I’d like to point out an interesting article by Ron Rosenbaum over at Slate who writes about his journey to find great blurbs of adulation on poetry and poets. He goes through how hard it is to blurb, to condense a great poet or poet’s book down to two sentences (with a great quote from T.S. Eliot on being chided for praising too little and too much):
"I wanted to find a way to praise the poem that would do justice to it after so many others had praised it to the point of exhaustion. I wanted to convey to others why I thought "To Autumn" was probably the greatest lyric poem in the language."
Keat’s “To Autumn” is Rosenbaum’s trip down the rabbit hole. With more research, Rosenbaum starts to find some particularly choice praises for Keats. He brings up our distinguished teacher Stanley Plumly and his Posthumous Keats:
Plumly does a pretty good job of describing what is remarkable about "Autumn," its burnished bucolic surface, and the Modernist shadows it harbors…

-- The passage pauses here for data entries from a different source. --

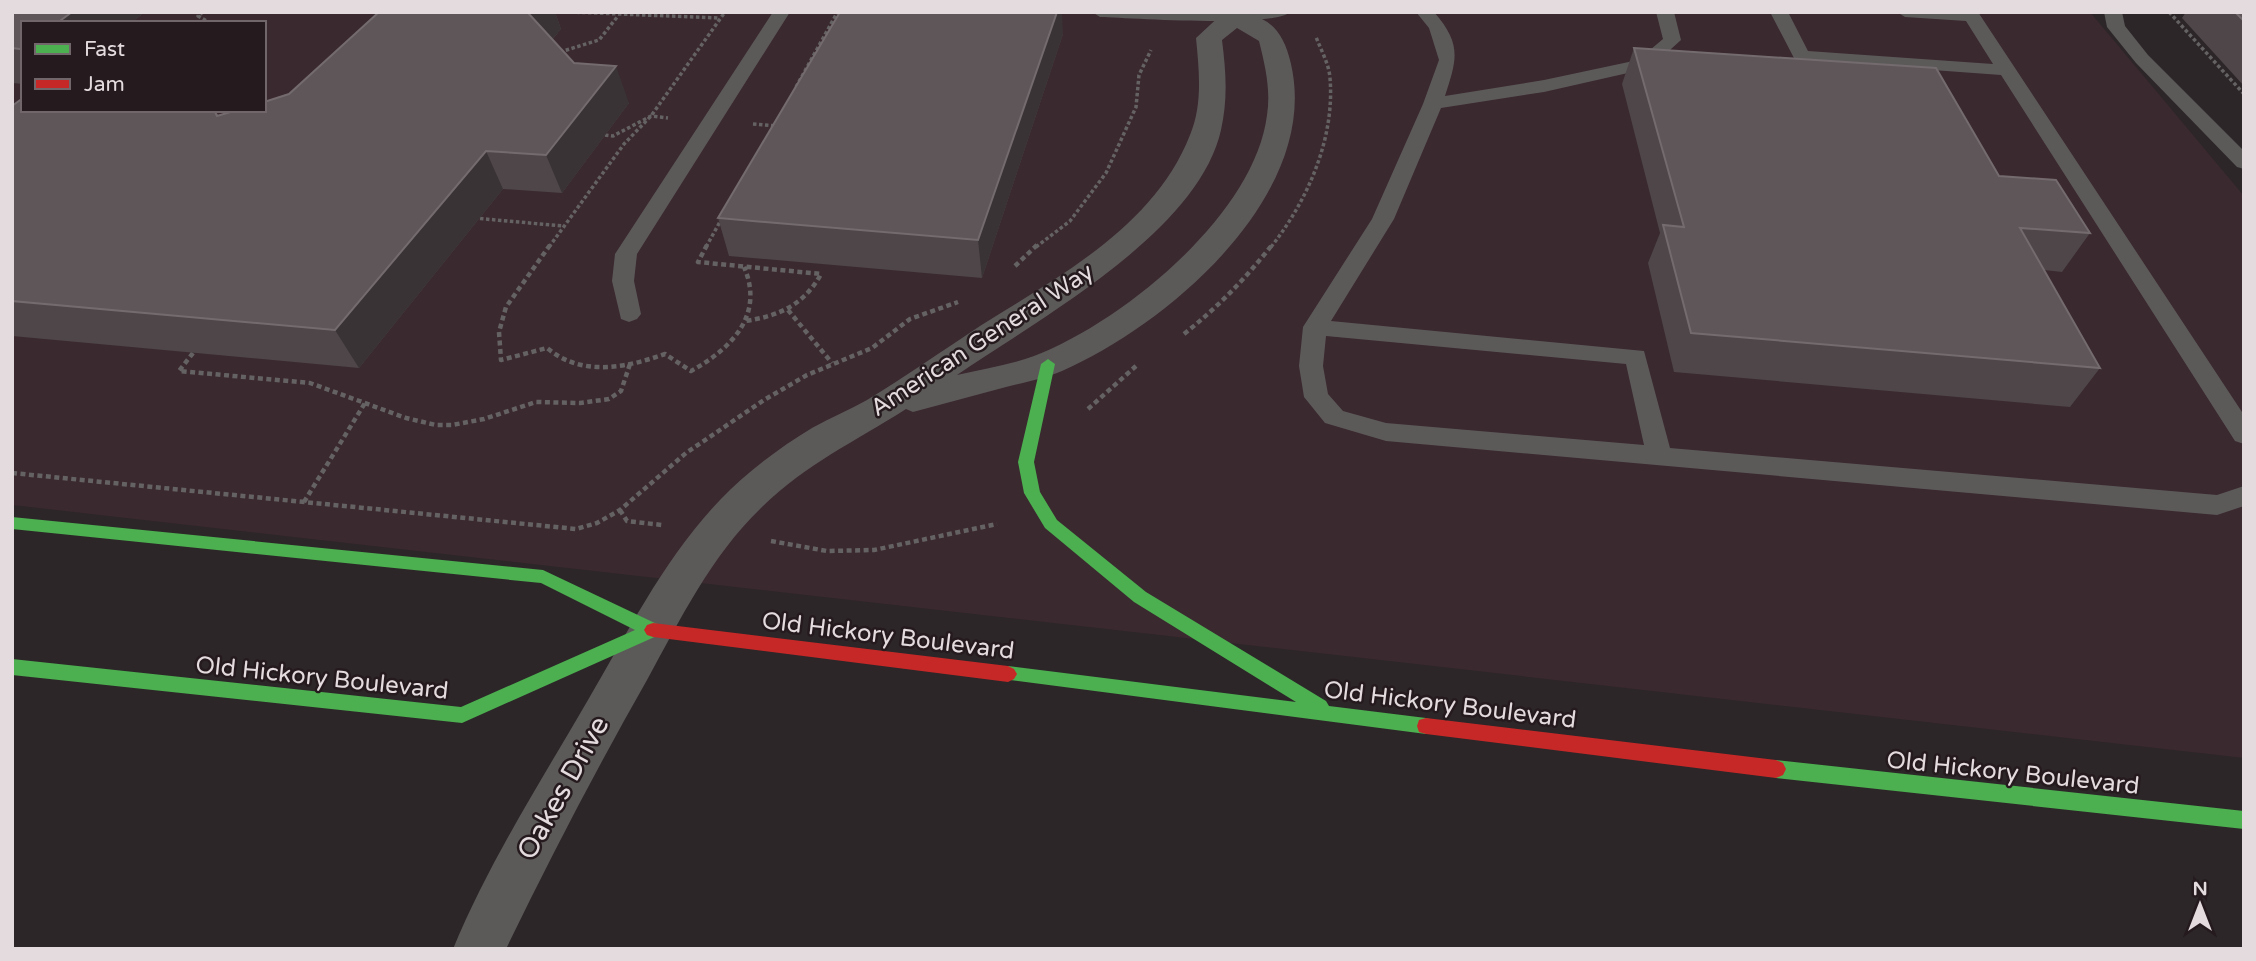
<svg xmlns="http://www.w3.org/2000/svg" width="2256" height="961" font-family="'Varela Round',sans-serif">
	<style>
		.built { fill: #3a292f; fill-rule: evenodd }
		.lines { fill: none; stroke-linecap: round; stroke-linejoin: round }
		.path-far1 { stroke: #656263; stroke-width: 3.5; stroke-dasharray: 3.5 2.5; stroke-linecap: butt }
		.path { stroke: #656263; stroke-width: 4.5; stroke-dasharray: 5 3.5; stroke-linecap: butt }
		.lane { fill: #5c5959; fill-rule: evenodd }
		.street { fill: #5c5959; fill-rule: evenodd }
		.fast { fill: #4caf50; fill-rule: evenodd }
		.jam { fill: #c62828; fill-rule: evenodd }
		.wall { fill: #4e4649 }
		.shaded-wall { fill: #3a3335 }
		.building { fill: #5e5659; stroke: #736b6e; stroke-width: 2 }
		.labels { text-anchor: middle; dominant-baseline: central; stroke-width: 5; stroke-linejoin: round; paint-order: stroke }
		.street-label { font-size: 24px; fill: #e3dbdd; stroke: #251a1d }
		.near-street-label { font-size: 28px; fill: #e3dbdd; stroke: #251a1d }
	</style>
	<rect width="100%" height="100%" fill="#2c2628"/>
	<path class="built" d="M12,12H2090L2244,196V758L12,505ZM23,23H264V110H23Z"/>
	<g class="lines">
		<path class="path-far1" d="M203,12L198,16L210,23
			M570,12L719,18
			M830,12L843,13
			M2169,12L2244,94
			M560,52L599,40L618,16
			M796,87L837,13
			M753,124L776,126
			M605,135L613,136L651,116L668,118
			M474,218L563,226
			M549,247L624,144L651,116L725,12
			M706,247L721,220
			M1036,247L1070,221L1106,173L1136,107L1139,75L1151,50
			M1271,247C1308,200 1335,138 1330,78C1329,64 1321,50 1316,37"/>
		<path class="path" d="M550,245L506,307L499,332L501,360L547,348C582,377 625,368 665,354L691,371C731,349 765,315 744,267
			M707,245L698,262L821,274C804,305 779,316 745,321
			M1015,266L1037,245
			M788,310L832,363
			M1184,334C1218,307 1245,279 1272,245
			M193,353L179,371L310,383L406,418L436,425H452L484,419L536,402L580,403L609,399L621,391L630,364
			M1088,409L1136,366
			M12,473L576,529L597,523L620,510L686,453L764,400L807,375L872,348L910,319L958,302
			M304,502L365,403
			M620,510L627,521L662,525
			M771,541L827,551L874,550L997,524"/>
		<path class="lane" d="M773,12H790L637,254L634,281L641,314L637,319L629,322L621,319L612,281L615,254Z
			M1092,12H1290C1275,28 1130,18 1100,17Z
			M1416,12H1434C1462,44 1457,59 1445,96L1544,80L1638,60L1663,39L1656,12H1674L1681,40L1650,68L1544,92L1441,108L1394,219L1331,321L1644,351L1670,448L2217,495L2244,486V506L2217,515L1386,441L1325,423L1304,397L1299,366L1303,327L1372,219L1423,104L1439,60L1429,28ZM1326,336L1626,364L1644,445L1386,423L1343,411L1328,394L1323,366Z
			M1770,12H1788L1808,51L1993,64L1966,21L1905,17L1897,12H1978L2244,415V444L2235,441L2001,75L1795,60Z
			M2104,12H2122L2125,26L2148,55L2244,151V169L2237,167L2136,63L2107,27Z"/>
		<path class="street" d="M1224,12C1264,12 1282,25 1291,64C1321,194 1169,324 1062,371C1044,379 1025,382 1006,387C975,395 944,404 913,412L906,409C853,443 807,463 761,508C711,556 680,620 647,680C597,768 550,858 506,949H453C489,862 541,781 588,700C628,632 665,557 720,500C747,472 779,448 812,428C830,418 849,410 867,400C905,377 942,351 980,326C1059,276 1154,227 1190,135C1203,104 1199,70 1196,38ZM1237,28L1259,41C1265,65 1271,90 1267,115C1255,214 1123,322 1034,356C1010,365 982,369 957,375C1038,319 1198,233 1221,130C1228,98 1226,72 1222,40Z"/>
		<path class="fast" d="M1048,359L1055,364L1034,462L1040,492L1057,520L1146,592L1326,701L1329,706L1426,718L1433,720L1435,726L1433,732L1426,734L1002,679L999,674L1002,669L1008,666L1296,702L1134,602L1045,528L1024,493L1018,462L1041,364Z
			M12,517L543,570L659,625L662,630L659,635L462,723L12,675V659L461,707L635,630L541,583L12,529Z
			M1776,760L2244,811V829L1776,778L1769,775L1766,769L1769,763Z"/>
		<path class="jam" d="M653,623L1008,666L1014,669L1017,674L1014,679L1008,682L653,637L647,635L644,630L647,625Z
			M1426,718L1776,760L1783,763L1786,769L1783,775L1776,778L1426,734L1419,732L1417,726L1419,720Z"/>
	</g>
	<path class="wall" d="M12,12H145L131,23H23V84L12,83Z
		M379,12H555L561,29L552,40L574,63L629,103L562,193L503,189L359,368L12,336V106L23,110H215L219,116L289,94Z
		M2186,12H2244V86L2182,18Z
		M1063,34L982,278L729,256L718,218Z
		M1634,48L1999,176L2090,233L2062,272L2044,270L2100,368L2070,407L1674,372L1648,263L1660,233L1622,84Z"/>
	<path class="shaded-wall" d="M72,12H145L131,23H57Z
		M531,12H555L561,29L543,50L529,14Z
		M1057,12H1062L1063,34L982,278L978,240Z
		M616,66L629,103L562,193L546,155Z
		M486,151L503,189L359,368L335,330Z"/>
	<path class="building" d="M12,12H72L57,23H23V47L20,49L12,48Z
		M379,12H531L529,14L574,63L616,66L546,155L486,151L335,330L12,301V106L23,98V110H214L217,116L237,110H264V102L289,94Z
		M840,12H1057L978,240L718,218Z
		M2235,12H2244V21Z
		M1634,48L1936,68L1999,176L2056,180L2090,233L2020,228L2100,368L1691,333L1663,225L1684,227Z"/>
	<g class="labels">
		<g class="street-label">
			<text transform="translate(982 340) rotate(-33)">American General Way</text>
			<text transform="translate(888 636) rotate(7)">Old Hickory Boulevard</text>
			<text transform="translate(322 678) rotate(6)">Old Hickory Boulevard</text>
			<text transform="translate(1450 705) rotate(7)">Old Hickory Boulevard</text>
			<text transform="translate(2013 773) rotate(6)">Old Hickory Boulevard</text>
		</g>
		<g class="near-street-label">
			<text transform="translate(563 788) rotate(-61)">Oakes Drive</text>
		</g>
	</g>
	<rect width="2256" height="961" fill="none" stroke="#e3dbdd" stroke-width="28"/>
	<rect x="21" y="21" width="245" height="91" fill="#251a1d" stroke="#71676a" stroke-width="2"/>
	<rect x="35" y="44" width="35" height="10" fill="#4caf50" stroke="#71676a" stroke-width="2"/>
	<text x="84" y="56" font-size="21" fill="#e3dbdd">Fast</text>
	<rect x="35" y="79" width="35" height="10" fill="#c62828" stroke="#71676a" stroke-width="2"/>
	<text x="84" y="91" font-size="21" fill="#e3dbdd">Jam</text>
	<g transform="translate(2200 905)" stroke="#251a1d" stroke-width="5" paint-order="stroke">
	<path d="M0-5L12 26L0 18L-12 26Z" fill="#e3dbdd"/>
	<text y="-10" font-size="19" font-weight="bold" text-anchor="middle" fill="#e3dbdd">N</text>
	</g>
</svg>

There is something ineffably "self-created" about the poem, a melancholy Grecian urn of the psyche (in ode-speak) set down like the monolith* in 2001 and leaving us little to do but gather round and gibber at its flawless alien perfection. He's onto something.

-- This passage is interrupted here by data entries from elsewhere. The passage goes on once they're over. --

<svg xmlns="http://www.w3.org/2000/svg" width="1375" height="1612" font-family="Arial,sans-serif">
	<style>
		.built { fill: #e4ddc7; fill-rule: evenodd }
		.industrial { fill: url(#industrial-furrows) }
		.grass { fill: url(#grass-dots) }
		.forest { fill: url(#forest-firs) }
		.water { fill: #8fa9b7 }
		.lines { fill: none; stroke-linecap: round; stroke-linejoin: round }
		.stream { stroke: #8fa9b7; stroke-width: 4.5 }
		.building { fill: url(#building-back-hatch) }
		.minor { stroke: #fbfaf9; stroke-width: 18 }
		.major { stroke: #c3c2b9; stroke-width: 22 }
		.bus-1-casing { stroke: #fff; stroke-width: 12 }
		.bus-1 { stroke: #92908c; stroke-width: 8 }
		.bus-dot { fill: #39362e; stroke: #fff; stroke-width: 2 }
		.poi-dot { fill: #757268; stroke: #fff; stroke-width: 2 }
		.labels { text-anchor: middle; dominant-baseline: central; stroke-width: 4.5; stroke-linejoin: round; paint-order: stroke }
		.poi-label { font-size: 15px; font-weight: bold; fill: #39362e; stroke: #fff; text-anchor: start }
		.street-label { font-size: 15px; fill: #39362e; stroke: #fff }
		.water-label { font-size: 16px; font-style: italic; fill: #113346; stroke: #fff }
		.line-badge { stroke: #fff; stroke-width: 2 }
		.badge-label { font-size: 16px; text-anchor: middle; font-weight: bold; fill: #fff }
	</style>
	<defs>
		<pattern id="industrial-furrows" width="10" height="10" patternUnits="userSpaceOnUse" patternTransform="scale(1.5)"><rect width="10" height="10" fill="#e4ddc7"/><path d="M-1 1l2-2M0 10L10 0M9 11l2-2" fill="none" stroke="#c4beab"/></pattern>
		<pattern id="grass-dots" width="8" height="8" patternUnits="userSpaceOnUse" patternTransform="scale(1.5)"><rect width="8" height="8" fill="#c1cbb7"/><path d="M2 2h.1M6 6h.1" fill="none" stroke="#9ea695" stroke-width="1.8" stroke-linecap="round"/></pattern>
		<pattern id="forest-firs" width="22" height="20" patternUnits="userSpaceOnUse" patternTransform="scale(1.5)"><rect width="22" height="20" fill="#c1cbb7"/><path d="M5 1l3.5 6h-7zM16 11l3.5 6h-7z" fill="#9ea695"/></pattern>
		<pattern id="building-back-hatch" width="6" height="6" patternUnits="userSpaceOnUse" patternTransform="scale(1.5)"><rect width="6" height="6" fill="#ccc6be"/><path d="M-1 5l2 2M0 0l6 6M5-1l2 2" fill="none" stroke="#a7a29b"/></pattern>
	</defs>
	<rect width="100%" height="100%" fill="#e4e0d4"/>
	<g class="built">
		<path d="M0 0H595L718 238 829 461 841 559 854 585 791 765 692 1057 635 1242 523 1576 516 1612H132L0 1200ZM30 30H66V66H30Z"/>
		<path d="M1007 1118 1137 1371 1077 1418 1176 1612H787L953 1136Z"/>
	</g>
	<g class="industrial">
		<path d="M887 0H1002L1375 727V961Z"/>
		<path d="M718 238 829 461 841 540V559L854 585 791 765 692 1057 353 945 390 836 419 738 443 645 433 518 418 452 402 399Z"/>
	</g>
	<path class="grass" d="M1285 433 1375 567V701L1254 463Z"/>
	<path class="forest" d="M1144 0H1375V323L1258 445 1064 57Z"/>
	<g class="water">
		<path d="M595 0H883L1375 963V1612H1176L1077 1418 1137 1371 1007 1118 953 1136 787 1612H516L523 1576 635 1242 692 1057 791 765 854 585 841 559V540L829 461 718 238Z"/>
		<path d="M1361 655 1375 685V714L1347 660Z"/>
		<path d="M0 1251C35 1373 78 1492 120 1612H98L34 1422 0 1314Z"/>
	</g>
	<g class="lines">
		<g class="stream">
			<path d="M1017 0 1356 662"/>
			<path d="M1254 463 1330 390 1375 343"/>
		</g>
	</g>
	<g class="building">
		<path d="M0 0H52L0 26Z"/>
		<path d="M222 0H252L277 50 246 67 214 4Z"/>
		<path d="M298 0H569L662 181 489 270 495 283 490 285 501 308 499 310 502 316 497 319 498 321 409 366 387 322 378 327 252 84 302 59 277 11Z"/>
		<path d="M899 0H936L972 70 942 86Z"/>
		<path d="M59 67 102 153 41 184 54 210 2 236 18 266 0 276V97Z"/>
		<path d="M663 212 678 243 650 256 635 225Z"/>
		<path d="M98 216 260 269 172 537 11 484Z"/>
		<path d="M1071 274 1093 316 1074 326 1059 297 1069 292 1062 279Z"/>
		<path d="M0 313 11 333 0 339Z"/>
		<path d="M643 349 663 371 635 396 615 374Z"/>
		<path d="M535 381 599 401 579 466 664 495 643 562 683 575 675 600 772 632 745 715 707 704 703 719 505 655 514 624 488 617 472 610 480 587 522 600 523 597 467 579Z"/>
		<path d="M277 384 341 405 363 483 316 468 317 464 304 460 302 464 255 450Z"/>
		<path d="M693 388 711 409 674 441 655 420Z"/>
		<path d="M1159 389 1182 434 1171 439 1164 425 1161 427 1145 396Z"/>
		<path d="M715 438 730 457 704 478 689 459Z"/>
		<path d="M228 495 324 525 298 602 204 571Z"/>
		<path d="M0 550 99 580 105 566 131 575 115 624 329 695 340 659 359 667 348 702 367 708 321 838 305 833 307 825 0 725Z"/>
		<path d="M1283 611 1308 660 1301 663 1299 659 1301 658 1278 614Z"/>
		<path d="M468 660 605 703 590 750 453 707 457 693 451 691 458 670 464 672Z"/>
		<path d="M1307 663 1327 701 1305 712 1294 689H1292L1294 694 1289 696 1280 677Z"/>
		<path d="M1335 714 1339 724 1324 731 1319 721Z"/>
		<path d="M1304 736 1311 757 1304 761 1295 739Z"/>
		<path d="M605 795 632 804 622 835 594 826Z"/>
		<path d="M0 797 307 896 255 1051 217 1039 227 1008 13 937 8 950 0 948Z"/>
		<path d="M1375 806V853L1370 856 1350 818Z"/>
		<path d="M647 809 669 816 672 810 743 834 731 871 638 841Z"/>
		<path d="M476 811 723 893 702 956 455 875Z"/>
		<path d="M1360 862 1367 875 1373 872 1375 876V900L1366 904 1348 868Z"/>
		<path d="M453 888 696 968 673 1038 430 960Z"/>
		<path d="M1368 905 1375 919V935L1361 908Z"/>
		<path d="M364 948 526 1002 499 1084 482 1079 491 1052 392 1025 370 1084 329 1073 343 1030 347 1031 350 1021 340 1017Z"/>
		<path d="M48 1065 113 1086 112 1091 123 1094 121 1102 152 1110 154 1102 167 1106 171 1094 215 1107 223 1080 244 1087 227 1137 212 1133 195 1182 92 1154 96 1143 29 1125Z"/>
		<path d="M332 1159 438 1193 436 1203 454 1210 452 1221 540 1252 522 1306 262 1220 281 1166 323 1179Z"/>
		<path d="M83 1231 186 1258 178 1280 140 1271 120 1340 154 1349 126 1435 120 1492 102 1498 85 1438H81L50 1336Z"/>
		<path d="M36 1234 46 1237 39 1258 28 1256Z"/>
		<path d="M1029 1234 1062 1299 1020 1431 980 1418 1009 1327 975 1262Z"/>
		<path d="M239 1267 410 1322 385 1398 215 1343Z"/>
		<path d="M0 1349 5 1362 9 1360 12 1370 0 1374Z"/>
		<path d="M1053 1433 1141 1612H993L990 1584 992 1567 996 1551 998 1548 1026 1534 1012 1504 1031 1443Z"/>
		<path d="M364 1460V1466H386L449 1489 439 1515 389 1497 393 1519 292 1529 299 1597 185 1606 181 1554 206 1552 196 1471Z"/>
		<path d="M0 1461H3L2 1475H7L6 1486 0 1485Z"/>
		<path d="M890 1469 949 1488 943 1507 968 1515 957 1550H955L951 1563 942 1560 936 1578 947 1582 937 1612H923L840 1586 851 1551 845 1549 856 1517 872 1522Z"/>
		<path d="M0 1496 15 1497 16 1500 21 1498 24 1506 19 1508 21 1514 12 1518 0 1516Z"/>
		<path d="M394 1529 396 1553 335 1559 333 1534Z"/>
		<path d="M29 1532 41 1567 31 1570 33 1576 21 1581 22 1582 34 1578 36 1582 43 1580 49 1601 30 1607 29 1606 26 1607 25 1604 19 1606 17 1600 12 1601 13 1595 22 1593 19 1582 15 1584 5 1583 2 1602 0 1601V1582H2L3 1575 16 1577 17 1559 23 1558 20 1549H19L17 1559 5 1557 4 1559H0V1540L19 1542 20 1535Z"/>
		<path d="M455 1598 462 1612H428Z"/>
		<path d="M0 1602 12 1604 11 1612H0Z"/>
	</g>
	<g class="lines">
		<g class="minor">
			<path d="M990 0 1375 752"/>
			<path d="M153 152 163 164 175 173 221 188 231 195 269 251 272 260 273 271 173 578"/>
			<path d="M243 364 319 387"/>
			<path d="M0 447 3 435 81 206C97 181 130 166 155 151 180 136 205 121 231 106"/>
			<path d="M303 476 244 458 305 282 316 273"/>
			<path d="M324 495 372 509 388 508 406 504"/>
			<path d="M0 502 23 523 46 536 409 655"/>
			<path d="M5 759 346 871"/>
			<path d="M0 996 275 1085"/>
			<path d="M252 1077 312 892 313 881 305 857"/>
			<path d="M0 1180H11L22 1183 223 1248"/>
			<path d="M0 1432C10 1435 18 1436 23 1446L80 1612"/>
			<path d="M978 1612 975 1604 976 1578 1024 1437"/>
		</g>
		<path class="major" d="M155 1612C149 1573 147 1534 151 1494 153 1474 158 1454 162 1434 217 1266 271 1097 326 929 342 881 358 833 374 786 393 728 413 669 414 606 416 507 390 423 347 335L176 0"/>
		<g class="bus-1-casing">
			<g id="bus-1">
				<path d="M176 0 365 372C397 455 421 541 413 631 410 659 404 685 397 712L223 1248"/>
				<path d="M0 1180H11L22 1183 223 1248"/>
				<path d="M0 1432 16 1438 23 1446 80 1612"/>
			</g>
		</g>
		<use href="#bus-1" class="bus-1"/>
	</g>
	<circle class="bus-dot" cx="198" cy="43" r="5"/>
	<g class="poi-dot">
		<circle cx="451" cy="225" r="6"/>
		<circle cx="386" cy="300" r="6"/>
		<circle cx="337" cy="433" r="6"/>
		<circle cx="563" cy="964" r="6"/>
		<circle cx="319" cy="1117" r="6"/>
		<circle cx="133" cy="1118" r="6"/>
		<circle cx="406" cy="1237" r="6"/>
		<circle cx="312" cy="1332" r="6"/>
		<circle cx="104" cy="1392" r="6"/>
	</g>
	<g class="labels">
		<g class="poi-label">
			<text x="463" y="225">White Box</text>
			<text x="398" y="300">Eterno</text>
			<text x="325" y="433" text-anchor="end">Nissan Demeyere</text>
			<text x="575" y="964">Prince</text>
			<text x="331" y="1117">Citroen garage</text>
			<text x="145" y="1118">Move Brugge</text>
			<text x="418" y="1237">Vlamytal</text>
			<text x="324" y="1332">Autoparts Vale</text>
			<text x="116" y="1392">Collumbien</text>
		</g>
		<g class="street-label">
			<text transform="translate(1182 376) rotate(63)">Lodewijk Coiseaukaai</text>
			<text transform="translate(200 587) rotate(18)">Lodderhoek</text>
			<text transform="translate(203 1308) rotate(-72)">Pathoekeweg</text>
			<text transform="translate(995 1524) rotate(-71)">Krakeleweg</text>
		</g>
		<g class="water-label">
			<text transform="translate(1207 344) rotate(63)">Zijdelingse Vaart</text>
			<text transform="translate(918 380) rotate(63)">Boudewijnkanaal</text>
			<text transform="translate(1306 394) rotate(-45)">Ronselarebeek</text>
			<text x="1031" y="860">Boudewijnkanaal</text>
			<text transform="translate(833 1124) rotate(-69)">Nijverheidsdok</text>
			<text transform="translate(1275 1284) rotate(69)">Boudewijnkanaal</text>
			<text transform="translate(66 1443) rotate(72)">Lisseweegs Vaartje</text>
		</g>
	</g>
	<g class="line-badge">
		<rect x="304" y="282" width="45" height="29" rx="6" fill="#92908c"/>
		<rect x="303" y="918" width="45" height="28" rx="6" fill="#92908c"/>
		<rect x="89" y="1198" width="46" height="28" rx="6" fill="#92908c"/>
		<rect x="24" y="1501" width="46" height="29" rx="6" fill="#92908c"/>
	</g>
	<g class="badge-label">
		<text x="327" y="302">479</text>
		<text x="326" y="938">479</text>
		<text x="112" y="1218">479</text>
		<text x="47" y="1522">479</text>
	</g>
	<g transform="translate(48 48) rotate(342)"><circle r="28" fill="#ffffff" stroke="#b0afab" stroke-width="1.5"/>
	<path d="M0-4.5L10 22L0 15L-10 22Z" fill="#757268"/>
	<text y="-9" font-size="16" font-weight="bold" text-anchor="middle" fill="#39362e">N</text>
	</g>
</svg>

Next, Rosenbaum tells us of his find at The Page, which has the best, wittiest, sharpest, and most striking two-line excerpts from reviews of contemporary poetry. They’ve also got a huge blog roll, and my favorite part is on the left-hand side at the bottom page: links to classic essays by Donald Hall, Marjorie Perloff, and others on what poetry is.
Like most of the Internet when you click on an article, you usually click another link in that article, then another, and farther down the rabbit hole you go. But these classic essays by Donald Hall and Marjorie Perloff are great for beginning poets and a spur in the backside when any poet needs a jumpstart.